#! /usr/bin/gawk -f
# Last edited on 2019-10-27 18:59:52 by jstolfi

# Checks whether the name of a price/volume series file is consistent with 
# the range of dates within.

# The user must define the file name with "-v fname={FNAME}"
# where {FNAME} must be a string like
# "{TDLO}--{TDHI}-{EXCHANGE}-{CURRENCY}-{TIMESTEP}.txt"
# And {TDLO} and {TDHI} must be either "{yyyy}-{mm}-{dd}",
# if {TIMESTEP} is "01d" or multiple thereof, or
# "{yyyy}-{mm}-{dd}-{HHMM}" if {TIMESTEP} is "01h", "01m",
# or multiple thereof.

BEGIN {
  abort = -1
  
  if (fname == "") { printf "** must define {fname}\n" > "/dev/stderr"; abort = 1; exit(1) }
  gsub(/[-][A-Z][A-Z0-9][A-Z0-9][A-Z0-9].*$/, "", fname)
  gsub(/[-][-]/, " ", fname)
  n = split(fname, dname)
  if (n == 1) {
    printf "** obsolete {fname} format \"%s\" \n", fname > "/dev/stderr"; abort = 1; exit(1)

* REQUIREMENT 1 *
Copy the part of the gawk script that opens with the words containing "# The user must" and closes with "or multiple thereof.", without changing anything.

* COLLECTED DATA *

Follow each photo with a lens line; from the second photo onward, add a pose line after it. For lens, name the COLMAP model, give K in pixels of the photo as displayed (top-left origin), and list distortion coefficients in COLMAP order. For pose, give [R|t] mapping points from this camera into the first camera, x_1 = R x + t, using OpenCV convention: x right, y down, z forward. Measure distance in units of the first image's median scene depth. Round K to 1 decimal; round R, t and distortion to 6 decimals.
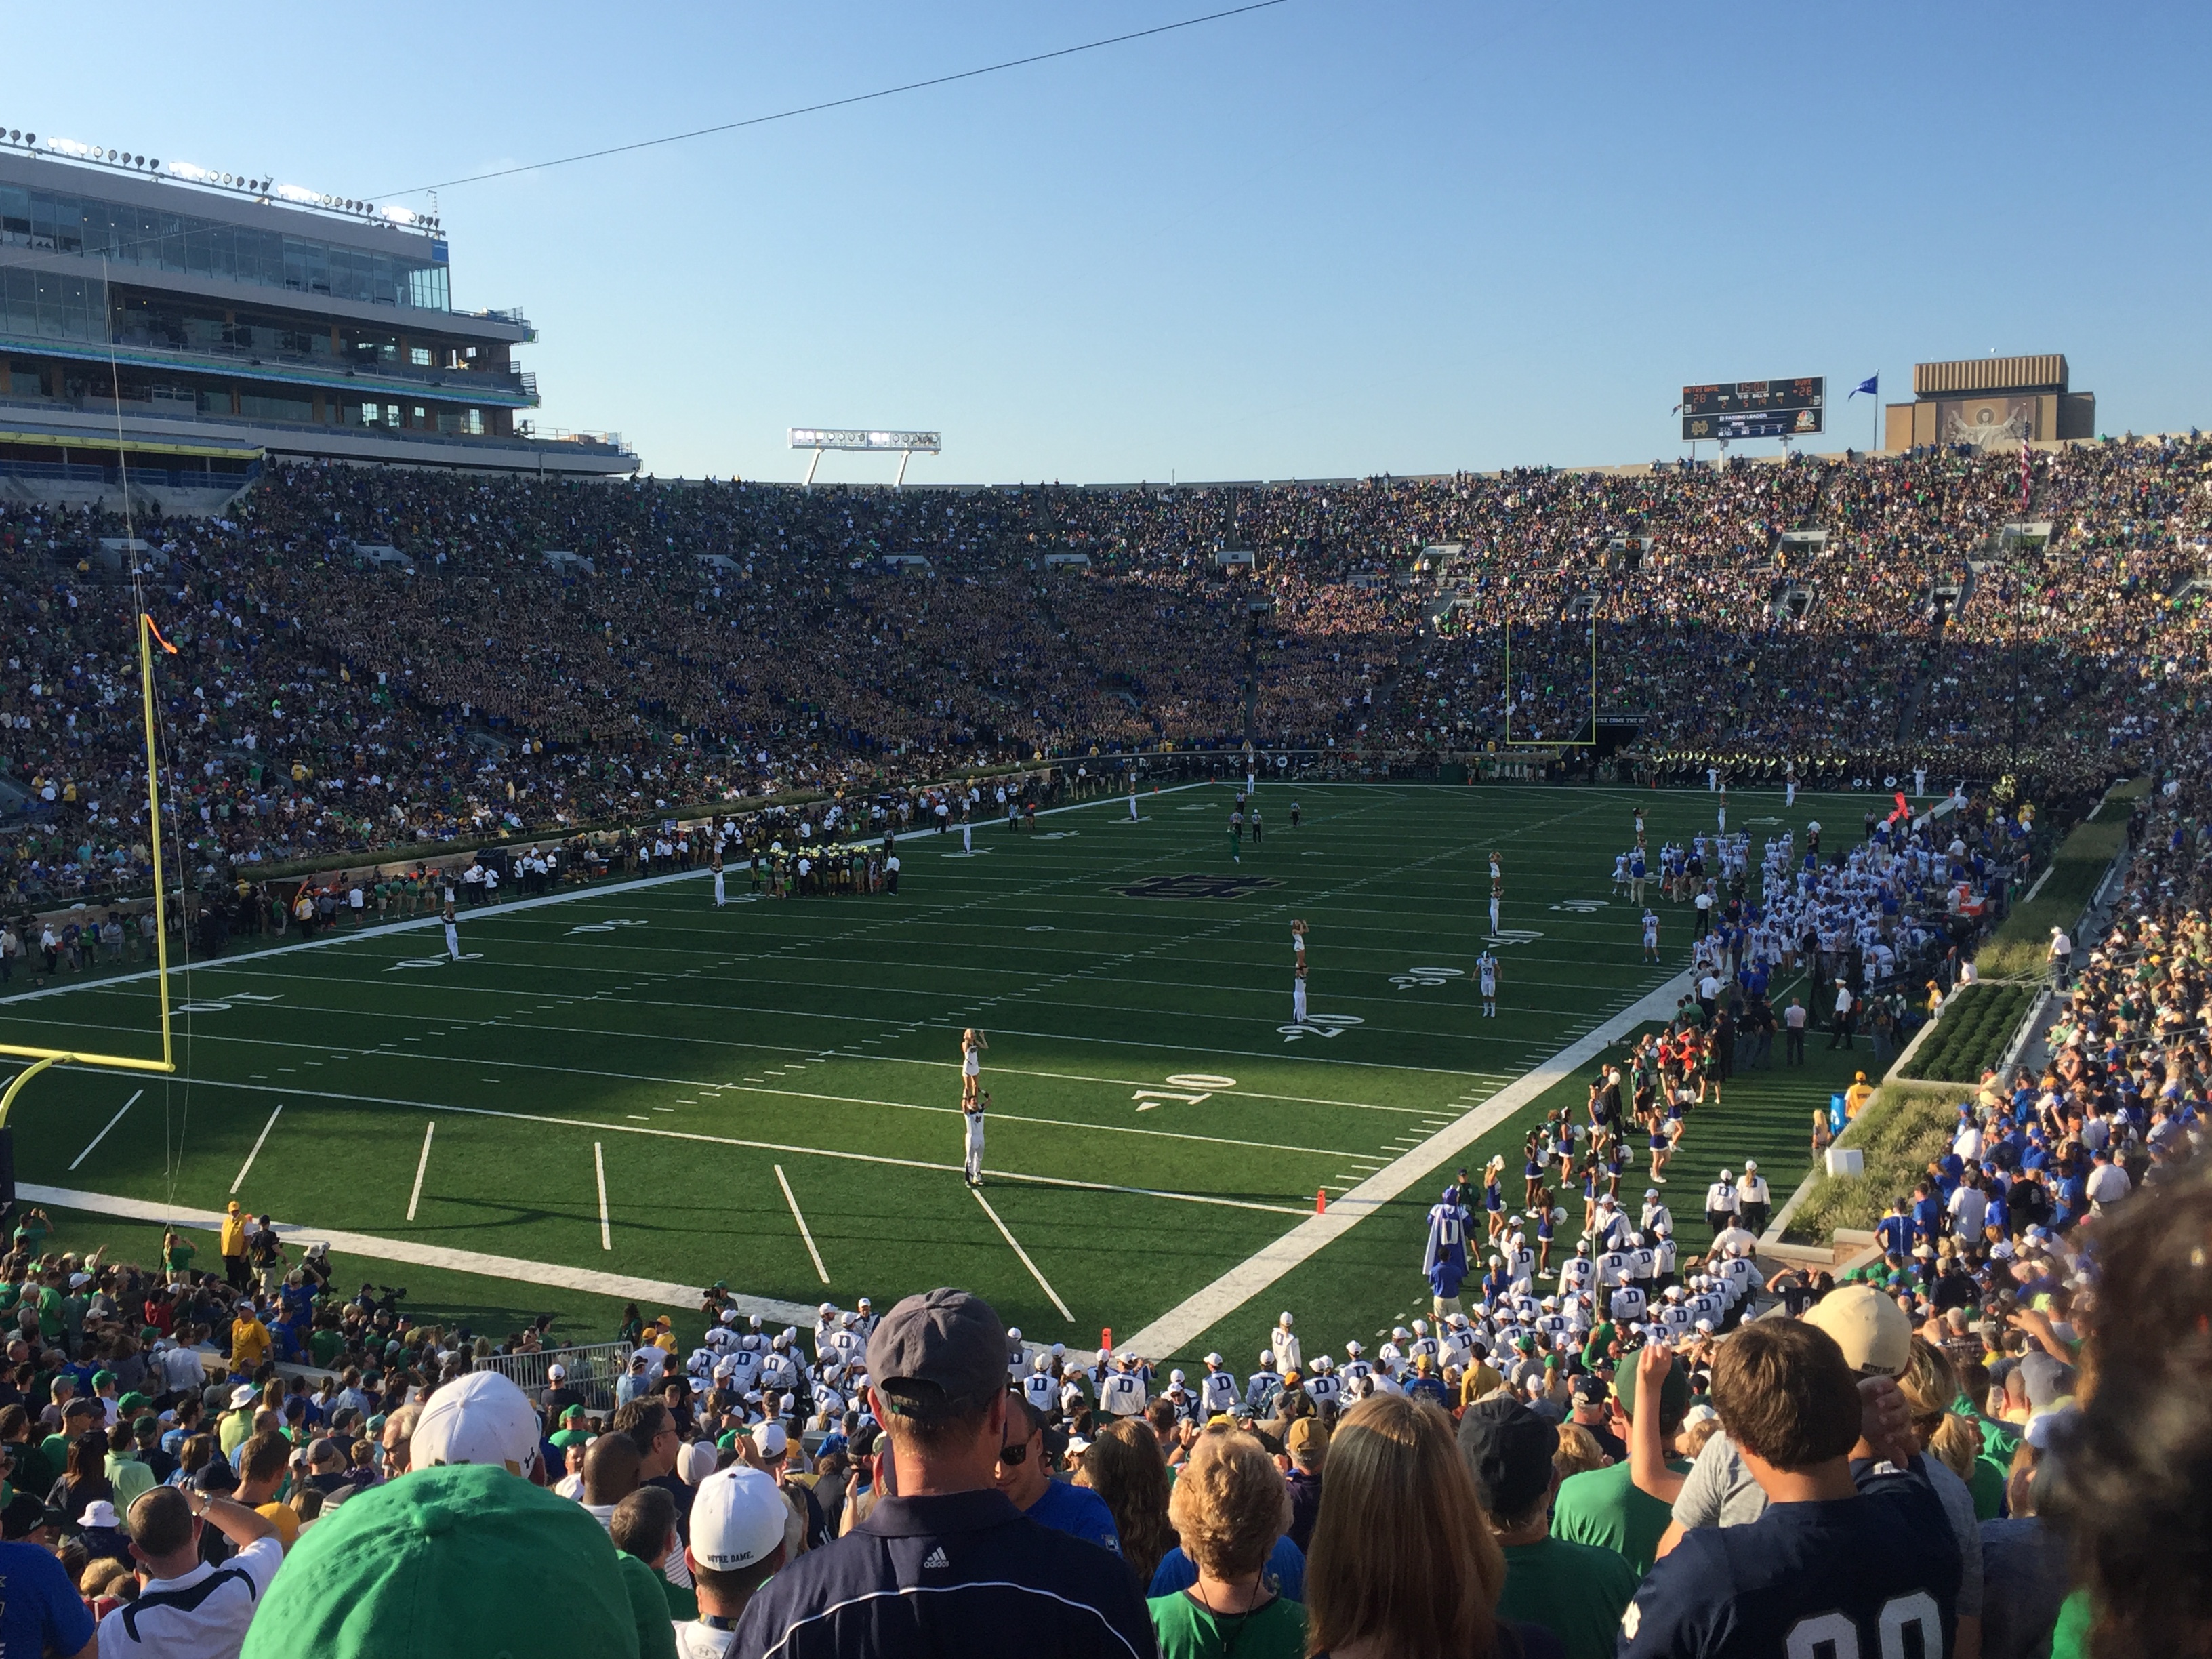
lens RADIAL K [[2142.4, 0, 1106.0], [0, 2142.4, 829.5], [0, 0, 1]] dist [0.088708, -0.142947]
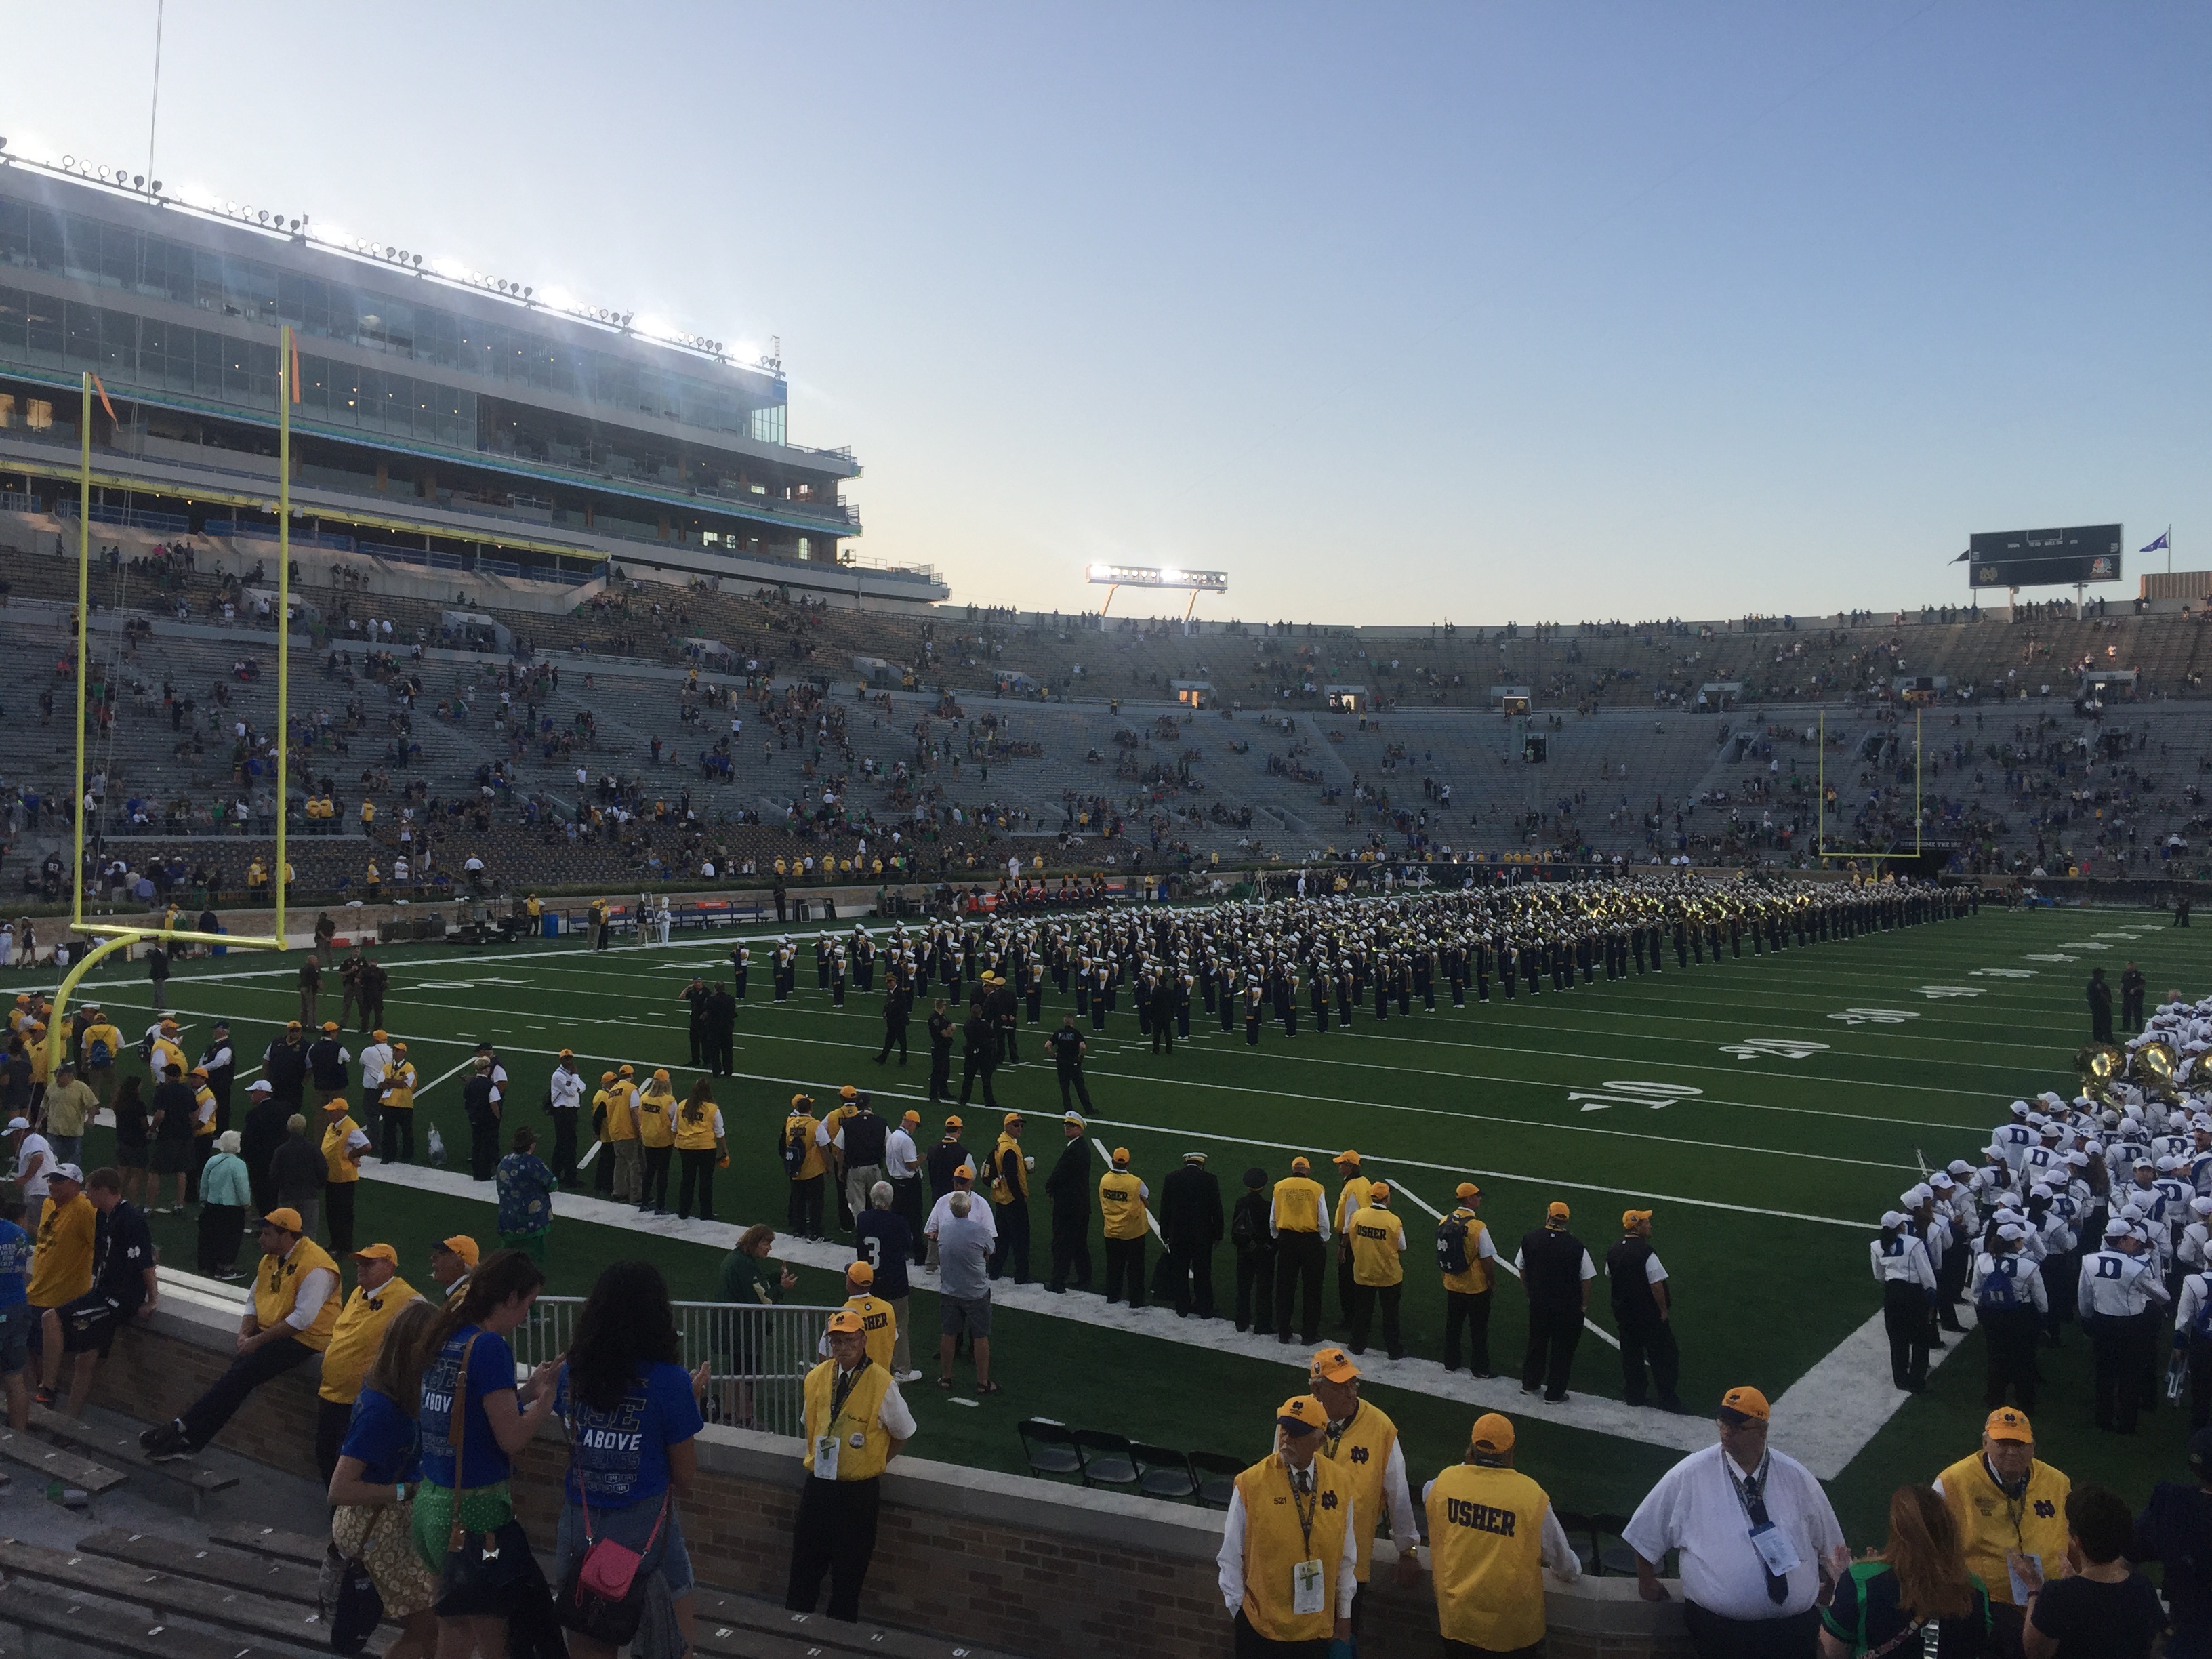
lens RADIAL K [[1870.0, 0, 1095.8], [0, 1870.0, 849.9], [0, 0, 1]] dist [0.062267, -0.085835]
pose [[0.991061, 0.030159, -0.129953, -0.023752], [-0.040525, 0.996139, -0.077880, 0.035223], [0.127102, 0.082450, 0.988457, 0.122827]]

* REQUIREMENT 2 *
Repeat the entries word for word, from their start through the line containing "dist [0.088708, -0.142947]", both ends included, and leave the pictures out of your answer.

* WRITTEN RESPONSE 1 *
# The user must define the file name with "-v fname={FNAME}"
# where {FNAME} must be a string like
# "{TDLO}--{TDHI}-{EXCHANGE}-{CURRENCY}-{TIMESTEP}.txt"
# And {TDLO} and {TDHI} must be either "{yyyy}-{mm}-{dd}",
# if {TIMESTEP} is "01d" or multiple thereof, or
# "{yyyy}-{mm}-{dd}-{HHMM}" if {TIMESTEP} is "01h", "01m",
# or multiple thereof.

* WRITTEN RESPONSE 2 *
Follow each photo with a lens line; from the second photo onward, add a pose line after it. For lens, name the COLMAP model, give K in pixels of the photo as displayed (top-left origin), and list distortion coefficients in COLMAP order. For pose, give [R|t] mapping points from this camera into the first camera, x_1 = R x + t, using OpenCV convention: x right, y down, z forward. Measure distance in units of the first image's median scene depth. Round K to 1 decimal; round R, t and distortion to 6 decimals.
lens RADIAL K [[2142.4, 0, 1106.0], [0, 2142.4, 829.5], [0, 0, 1]] dist [0.088708, -0.142947]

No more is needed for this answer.